You see, even those who call themselves progressive and liberals have no objections or problems with certain minorities, as long as we clean the floors and wait on their tables. But when we become somebody, when we are actually competing for the same jobs, the income and the prestige, they show their true colors and betray their philosophy. I found this to be true with Democrats and Republicans alike although I must admit that the more brazen xenophobes are found in the lofty lap of the Republican Party.
While in college, I not only cleaned floors and waited on tables. Because I was an excellent typist (85wpm. At that time) and my spelling was impeccable (there was no spell check then) I was typing term papers for some of the students. Then enter this privileged rich kid. He drove a nice sports car, lived in a swanky apartment and dedicated his life entirely in the pursuit of women and beer. He asked me to type a paper for him but it was so bad that I told him so. He said: “why don’t you write it for me, I will pay you .50 cent per word” (I normally employ 50 cent words in my regular speech anyhow) And that started a whole series of term paper writing that brought me a handsome income. My term papers were getting A’s and they were well written.
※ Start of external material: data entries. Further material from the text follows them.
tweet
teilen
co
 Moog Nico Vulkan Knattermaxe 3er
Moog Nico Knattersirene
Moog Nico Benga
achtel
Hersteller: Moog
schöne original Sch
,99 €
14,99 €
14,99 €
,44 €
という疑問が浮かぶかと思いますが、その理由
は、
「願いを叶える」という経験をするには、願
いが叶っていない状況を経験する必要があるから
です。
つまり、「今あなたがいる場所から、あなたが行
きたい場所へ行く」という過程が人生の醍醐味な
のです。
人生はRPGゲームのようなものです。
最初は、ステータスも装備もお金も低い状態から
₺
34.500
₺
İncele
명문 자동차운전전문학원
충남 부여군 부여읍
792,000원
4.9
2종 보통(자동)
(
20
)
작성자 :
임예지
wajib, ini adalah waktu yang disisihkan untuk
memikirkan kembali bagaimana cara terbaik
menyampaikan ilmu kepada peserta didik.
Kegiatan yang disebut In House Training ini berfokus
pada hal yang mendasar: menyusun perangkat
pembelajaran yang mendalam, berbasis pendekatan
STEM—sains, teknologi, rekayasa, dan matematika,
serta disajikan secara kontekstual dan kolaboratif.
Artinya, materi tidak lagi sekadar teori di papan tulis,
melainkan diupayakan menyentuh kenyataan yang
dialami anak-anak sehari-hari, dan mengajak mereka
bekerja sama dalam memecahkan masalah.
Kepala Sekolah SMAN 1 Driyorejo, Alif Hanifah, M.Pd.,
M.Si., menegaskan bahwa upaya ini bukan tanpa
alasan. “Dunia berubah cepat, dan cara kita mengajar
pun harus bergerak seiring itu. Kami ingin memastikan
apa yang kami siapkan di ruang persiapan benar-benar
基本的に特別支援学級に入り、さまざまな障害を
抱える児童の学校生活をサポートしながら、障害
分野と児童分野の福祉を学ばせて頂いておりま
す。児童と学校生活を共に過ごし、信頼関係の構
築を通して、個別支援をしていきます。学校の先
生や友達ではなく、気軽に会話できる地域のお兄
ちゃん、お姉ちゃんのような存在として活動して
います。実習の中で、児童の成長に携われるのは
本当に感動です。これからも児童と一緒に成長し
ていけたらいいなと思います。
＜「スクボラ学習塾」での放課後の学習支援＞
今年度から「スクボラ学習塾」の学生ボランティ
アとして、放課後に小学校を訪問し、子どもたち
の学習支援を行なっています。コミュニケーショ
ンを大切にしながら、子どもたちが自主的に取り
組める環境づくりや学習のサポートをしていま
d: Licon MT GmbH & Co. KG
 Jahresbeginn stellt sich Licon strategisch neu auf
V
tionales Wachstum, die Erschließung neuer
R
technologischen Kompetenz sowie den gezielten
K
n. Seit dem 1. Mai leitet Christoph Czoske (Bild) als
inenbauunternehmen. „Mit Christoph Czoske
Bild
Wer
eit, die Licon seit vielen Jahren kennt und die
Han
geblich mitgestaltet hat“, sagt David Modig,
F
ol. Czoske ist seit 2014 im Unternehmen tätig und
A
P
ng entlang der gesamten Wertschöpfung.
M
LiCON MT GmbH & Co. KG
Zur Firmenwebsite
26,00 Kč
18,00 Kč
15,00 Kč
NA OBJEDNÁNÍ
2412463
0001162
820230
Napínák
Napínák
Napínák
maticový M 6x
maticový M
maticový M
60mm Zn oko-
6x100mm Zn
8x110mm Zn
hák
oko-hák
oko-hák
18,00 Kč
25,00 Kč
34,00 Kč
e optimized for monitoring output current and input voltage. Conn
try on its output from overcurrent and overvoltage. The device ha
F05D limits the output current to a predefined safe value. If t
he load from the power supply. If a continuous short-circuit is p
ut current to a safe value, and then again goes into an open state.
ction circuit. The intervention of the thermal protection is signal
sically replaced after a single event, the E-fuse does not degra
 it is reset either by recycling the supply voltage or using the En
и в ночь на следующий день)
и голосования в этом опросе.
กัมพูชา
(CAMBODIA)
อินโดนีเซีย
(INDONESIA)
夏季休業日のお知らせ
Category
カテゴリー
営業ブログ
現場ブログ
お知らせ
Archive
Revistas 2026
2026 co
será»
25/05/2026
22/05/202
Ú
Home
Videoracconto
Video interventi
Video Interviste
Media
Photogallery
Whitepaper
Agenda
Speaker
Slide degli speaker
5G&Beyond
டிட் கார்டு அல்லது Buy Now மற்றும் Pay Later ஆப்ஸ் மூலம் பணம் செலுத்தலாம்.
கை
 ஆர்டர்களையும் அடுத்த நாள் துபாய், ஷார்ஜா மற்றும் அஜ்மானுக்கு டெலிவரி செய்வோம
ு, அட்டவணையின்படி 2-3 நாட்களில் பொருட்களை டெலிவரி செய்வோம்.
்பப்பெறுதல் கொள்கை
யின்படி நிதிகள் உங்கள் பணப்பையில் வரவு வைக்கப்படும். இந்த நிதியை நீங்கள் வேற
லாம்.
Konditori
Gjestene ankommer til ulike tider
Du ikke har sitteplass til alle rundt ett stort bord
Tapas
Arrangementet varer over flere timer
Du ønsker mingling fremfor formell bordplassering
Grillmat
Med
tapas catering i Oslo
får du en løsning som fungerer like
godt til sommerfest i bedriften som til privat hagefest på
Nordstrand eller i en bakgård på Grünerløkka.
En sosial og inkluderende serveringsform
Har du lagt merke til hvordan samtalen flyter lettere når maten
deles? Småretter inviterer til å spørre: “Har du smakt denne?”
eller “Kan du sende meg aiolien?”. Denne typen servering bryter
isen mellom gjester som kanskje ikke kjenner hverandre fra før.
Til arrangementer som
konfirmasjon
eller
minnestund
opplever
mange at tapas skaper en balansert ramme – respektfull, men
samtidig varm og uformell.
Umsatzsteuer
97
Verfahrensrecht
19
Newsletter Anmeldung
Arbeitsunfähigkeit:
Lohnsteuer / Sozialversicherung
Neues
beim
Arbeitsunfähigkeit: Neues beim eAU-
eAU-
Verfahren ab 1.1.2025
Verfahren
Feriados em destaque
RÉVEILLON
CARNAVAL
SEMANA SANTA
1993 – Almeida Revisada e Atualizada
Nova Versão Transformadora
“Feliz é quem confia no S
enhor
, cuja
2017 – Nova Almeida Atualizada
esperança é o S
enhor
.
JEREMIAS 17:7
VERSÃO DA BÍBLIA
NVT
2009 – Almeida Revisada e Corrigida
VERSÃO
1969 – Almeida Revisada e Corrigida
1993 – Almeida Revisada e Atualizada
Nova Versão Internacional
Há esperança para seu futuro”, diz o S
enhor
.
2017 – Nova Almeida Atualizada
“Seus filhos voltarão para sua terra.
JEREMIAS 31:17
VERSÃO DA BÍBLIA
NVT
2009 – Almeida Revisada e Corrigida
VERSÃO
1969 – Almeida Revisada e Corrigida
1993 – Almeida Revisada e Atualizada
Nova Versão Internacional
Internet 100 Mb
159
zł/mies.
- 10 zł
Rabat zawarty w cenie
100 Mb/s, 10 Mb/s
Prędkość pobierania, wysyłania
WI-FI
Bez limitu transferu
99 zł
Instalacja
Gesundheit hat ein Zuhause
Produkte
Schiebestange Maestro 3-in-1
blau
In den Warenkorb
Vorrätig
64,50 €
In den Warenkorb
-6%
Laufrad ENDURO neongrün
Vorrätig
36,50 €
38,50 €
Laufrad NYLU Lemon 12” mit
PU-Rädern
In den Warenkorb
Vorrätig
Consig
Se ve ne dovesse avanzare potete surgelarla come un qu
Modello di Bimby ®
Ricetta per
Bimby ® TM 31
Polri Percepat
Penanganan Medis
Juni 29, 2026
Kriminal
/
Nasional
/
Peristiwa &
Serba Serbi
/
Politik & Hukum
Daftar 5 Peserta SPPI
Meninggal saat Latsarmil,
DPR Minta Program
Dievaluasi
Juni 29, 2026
This guy that got me started reminds me so much of George W. he was from a wealthy Texas family and he had no concept of academic excellence nor did he have intellectual curiosity.
One would think that if I wrote all these term papers and they were for different classes Philosophy, History, Political Science and others and still was able to get a good grade for them, then I would leave college well equipped to face the challenges of the real world. But the real world out there is not dependent on how well you know the language, how good your spelling is or even how imaginative or creative your writing can be. It is based on who you know and where you were born.
I was born 90 miles too far south to satisfy these xenophobes. I never understood why being on one or the other side of a river or body of water made any particular group of people inferior to the other. By the same token I have to this day failed to understand why it is that what you do in bed should define you. What is it that makes these mother fuckers think they are better than gay people because they stick their peckers into a dirty vagina?.